Promesse tenue - T.1 / En chemin - Erika BOYER
Comme je fonctionne beaucoup au feeling visuel, ce n'est pas la notoriété de l'auteure, que je ne connais absolument pas, qui m'a attiré vers ce titre ; mais bien sa couverture. Etonnant, non !
C'est dans un lieu qui n'a rien de joyeux, qu'on rencontre Sandy qui assiste à la crémation de celui qui a été, pour lui, plus un géniteur qu'un père. Dès le 1er chapitre, on sent la confusion émotionnelle qu'il y a en lui, qui oscille entre colère et désarroi.
"Inconvenant. Irrespectueux. Puéril. Je veux bien être tout ça une dernière fois et j’aime l'idée d'imaginer son âme hurler et souffrir de ne pouvoir lever la main sur moi comme il l'a fait si souvent levée sur ma mère"
Heureusement, de près ou de loin, il trouve du soutien auprès de ses amis bikers ou artistes tels que Lara, Luigi, Cookie, Clément, Riley.... et de sa grand-mère Gran. Lorsque celle-ci lui apprend que sa mère a besoin d'une greffe de rein urgente, c'est le monde de Sandy qui s'effrite. Et lorsque Alison, la sœur de Sandy, de 15 ans son aînée, s'avère être la seule personne susceptible d'être compatible, c'est une inconnue de taille qui va s'ajouter aux sentiments déjà malmenés. Celle-ci a déserté le domicile familial, il y a longtemps et nul ne sait où elle se trouve réellement. Un seul indice : Lège-Cap-Ferret. Par amour pour sa mère et bien que cela ne le fasse pas bondir de joie, Sandy va partir à la recherche de cette sœur dont il a vécu le départ comme un abandon.
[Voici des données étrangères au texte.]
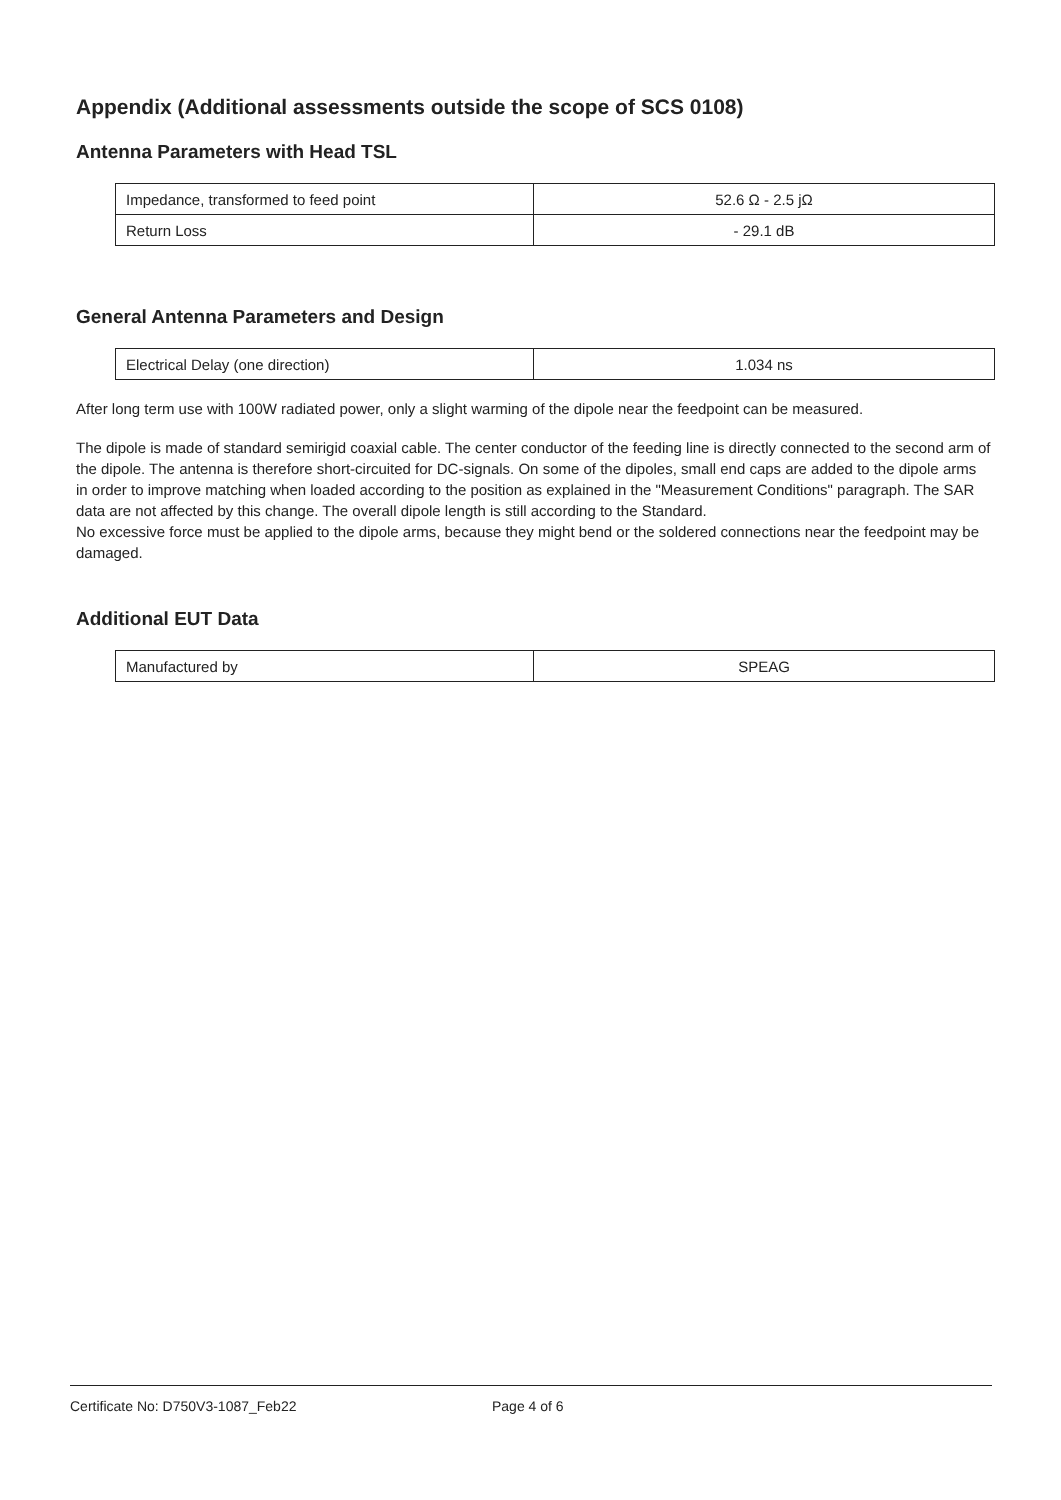Appendix (Additional assessments outside the scope of SCS 0108)
Antenna Parameters with Head TSL
| Impedance, transformed to feed point | 52.6 Ω - 2.5 jΩ |
| Return Loss | - 29.1 dB |
General Antenna Parameters and Design
| Electrical Delay (one direction) | 1.034 ns |
After long term use with 100W radiated power, only a slight warming of the dipole near the feedpoint can be measured.
The dipole is made of standard semirigid coaxial cable. The center conductor of the feeding line is directly connected to the second arm of the dipole. The antenna is therefore short-circuited for DC-signals. On some of the dipoles, small end caps are added to the dipole arms in order to improve matching when loaded according to the position as explained in the "Measurement Conditions" paragraph. The SAR data are not affected by this change. The overall dipole length is still according to the Standard.
No excessive force must be applied to the dipole arms, because they might bend or the soldered connections near the feedpoint may be damaged.
Additional EUT Data
| Manufactured by | SPEAG |
Certificate No: D750V3-1087_Feb22 Page 4 of 6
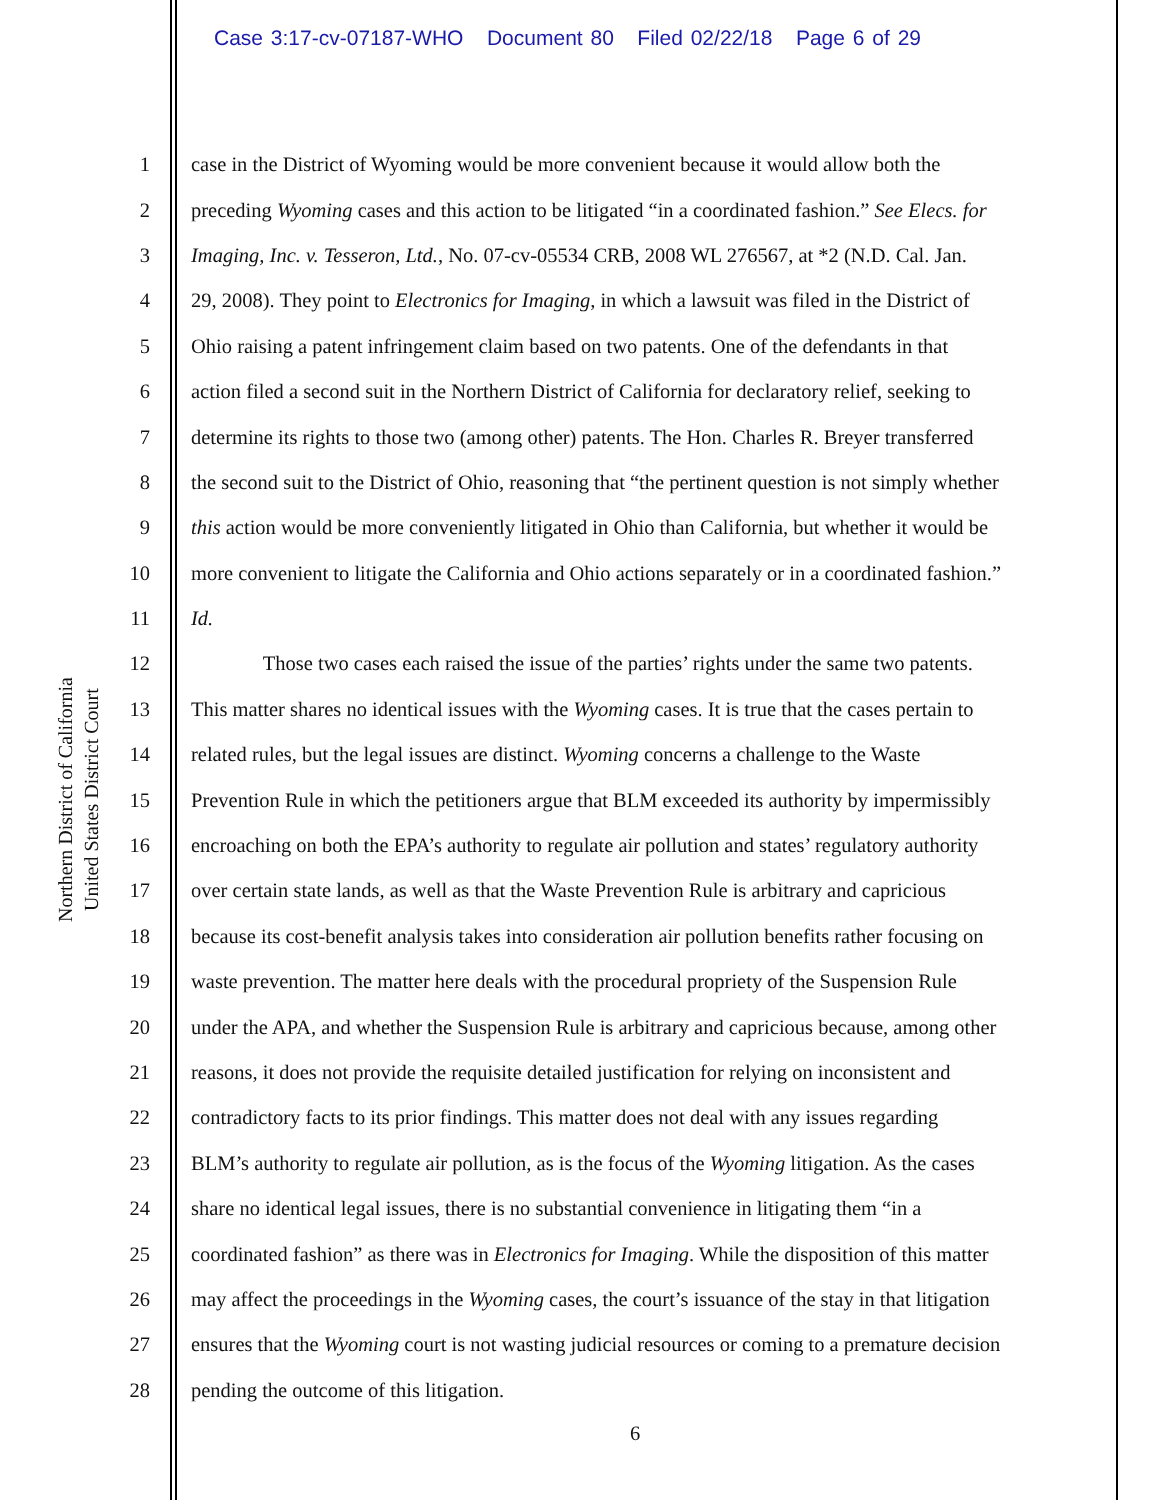Case 3:17-cv-07187-WHO Document 80 Filed 02/22/18 Page 6 of 29
United States District Court
Northern District of California
1 case in the District of Wyoming would be more convenient because it would allow both the
2 preceding Wyoming cases and this action to be litigated “in a coordinated fashion.” See Elecs. for
3 Imaging, Inc. v. Tesseron, Ltd., No. 07-cv-05534 CRB, 2008 WL 276567, at *2 (N.D. Cal. Jan.
4 29, 2008). They point to Electronics for Imaging, in which a lawsuit was filed in the District of
5 Ohio raising a patent infringement claim based on two patents. One of the defendants in that
6 action filed a second suit in the Northern District of California for declaratory relief, seeking to
7 determine its rights to those two (among other) patents. The Hon. Charles R. Breyer transferred
8 the second suit to the District of Ohio, reasoning that “the pertinent question is not simply whether
9 this action would be more conveniently litigated in Ohio than California, but whether it would be
10 more convenient to litigate the California and Ohio actions separately or in a coordinated fashion.”
11 Id.
12 Those two cases each raised the issue of the parties’ rights under the same two patents.
13 This matter shares no identical issues with the Wyoming cases. It is true that the cases pertain to
14 related rules, but the legal issues are distinct. Wyoming concerns a challenge to the Waste
15 Prevention Rule in which the petitioners argue that BLM exceeded its authority by impermissibly
16 encroaching on both the EPA’s authority to regulate air pollution and states’ regulatory authority
17 over certain state lands, as well as that the Waste Prevention Rule is arbitrary and capricious
18 because its cost-benefit analysis takes into consideration air pollution benefits rather focusing on
19 waste prevention. The matter here deals with the procedural propriety of the Suspension Rule
20 under the APA, and whether the Suspension Rule is arbitrary and capricious because, among other
21 reasons, it does not provide the requisite detailed justification for relying on inconsistent and
22 contradictory facts to its prior findings. This matter does not deal with any issues regarding
23 BLM’s authority to regulate air pollution, as is the focus of the Wyoming litigation. As the cases
24 share no identical legal issues, there is no substantial convenience in litigating them “in a
25 coordinated fashion” as there was in Electronics for Imaging. While the disposition of this matter
26 may affect the proceedings in the Wyoming cases, the court’s issuance of the stay in that litigation
27 ensures that the Wyoming court is not wasting judicial resources or coming to a premature decision
28 pending the outcome of this litigation.
6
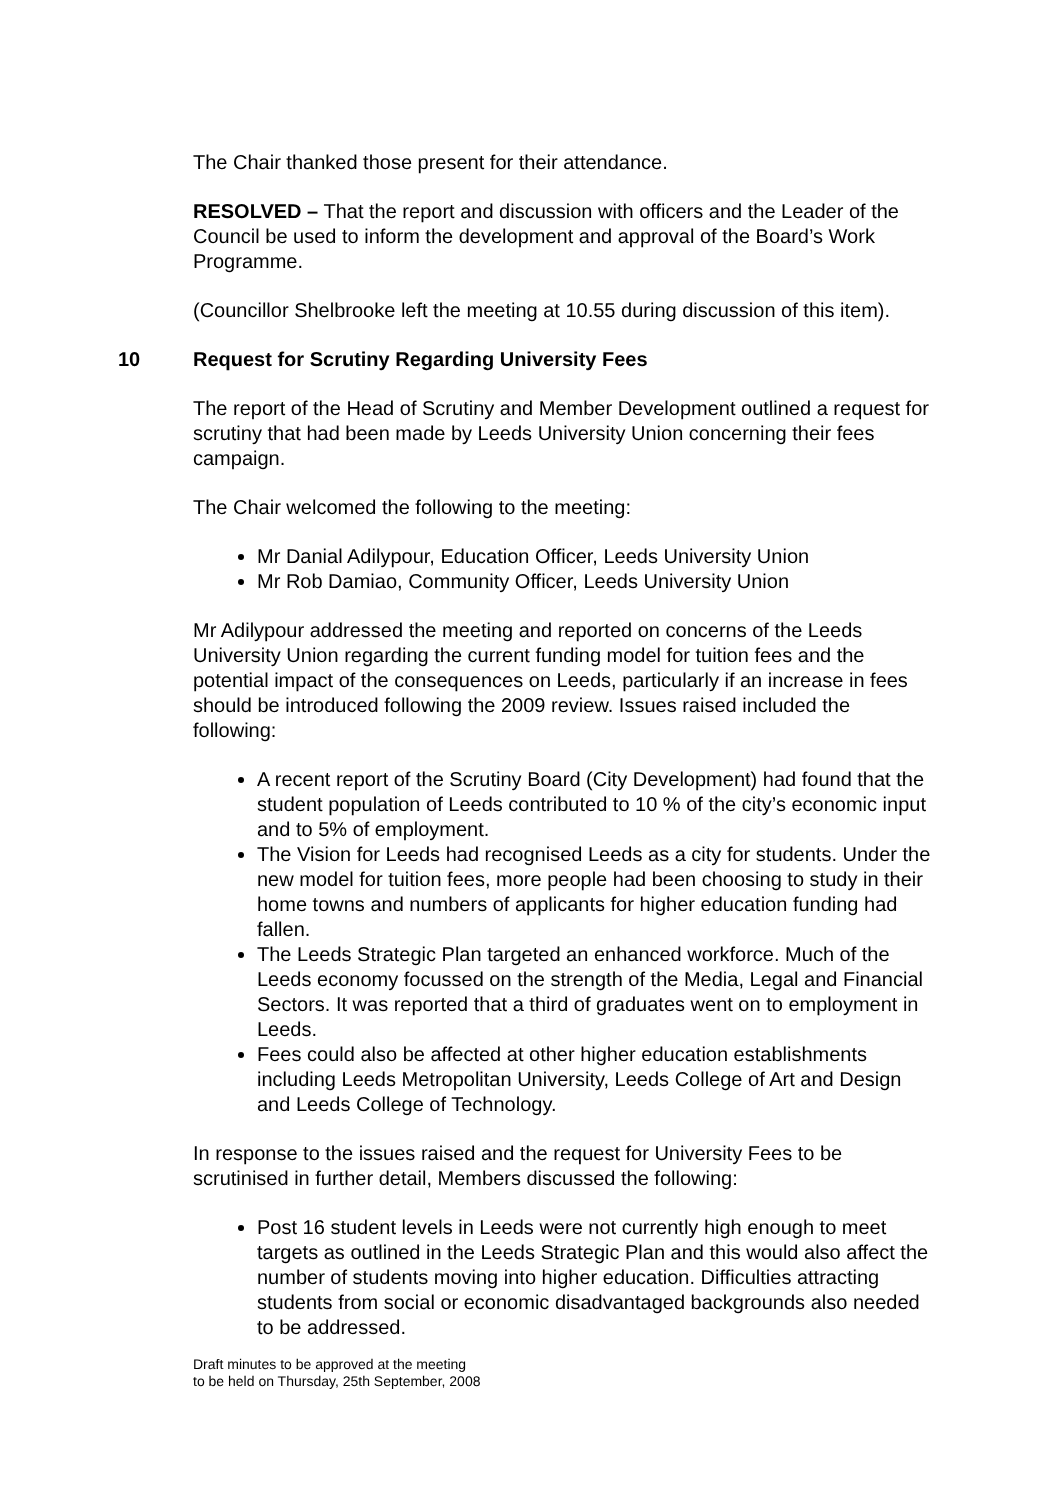The Chair thanked those present for their attendance.
RESOLVED – That the report and discussion with officers and the Leader of the Council be used to inform the development and approval of the Board’s Work Programme.
(Councillor Shelbrooke left the meeting at 10.55 during discussion of this item).
10 Request for Scrutiny Regarding University Fees
The report of the Head of Scrutiny and Member Development outlined a request for scrutiny that had been made by Leeds University Union concerning their fees campaign.
The Chair welcomed the following to the meeting:
Mr Danial Adilypour, Education Officer, Leeds University Union
Mr Rob Damiao, Community Officer, Leeds University Union
Mr Adilypour addressed the meeting and reported on concerns of the Leeds University Union regarding the current funding model for tuition fees and the potential impact of the consequences on Leeds, particularly if an increase in fees should be introduced following the 2009 review. Issues raised included the following:
A recent report of the Scrutiny Board (City Development) had found that the student population of Leeds contributed to 10 % of the city’s economic input and to 5% of employment.
The Vision for Leeds had recognised Leeds as a city for students. Under the new model for tuition fees, more people had been choosing to study in their home towns and numbers of applicants for higher education funding had fallen.
The Leeds Strategic Plan targeted an enhanced workforce. Much of the Leeds economy focussed on the strength of the Media, Legal and Financial Sectors. It was reported that a third of graduates went on to employment in Leeds.
Fees could also be affected at other higher education establishments including Leeds Metropolitan University, Leeds College of Art and Design and Leeds College of Technology.
In response to the issues raised and the request for University Fees to be scrutinised in further detail, Members discussed the following:
Post 16 student levels in Leeds were not currently high enough to meet targets as outlined in the Leeds Strategic Plan and this would also affect the number of students moving into higher education. Difficulties attracting students from social or economic disadvantaged backgrounds also needed to be addressed.
Draft minutes to be approved at the meeting
to be held on Thursday, 25th September, 2008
"Tous différents, pourtant, tous les mêmes dans notre passion. Nos différences nous rapprochent peut-être autant que nos points communs"
Voilà comment démarre ce périple, sur les routes de France, entre Lyon et le Cap-Ferret, à la recherche d'un passé pour panser les blessures du présent et préserver ce qu'il reste de plus cher à Sandy. Alors attention : ce n'est pas un guide touristique !!!!
Au bout d'une semaine, un mois ou un été, les réponses seront-elles au bout de cette quête ?
Quels enseignements pourra retirer Sandy, de ce qui pourrait être une expérience à double tranchant ?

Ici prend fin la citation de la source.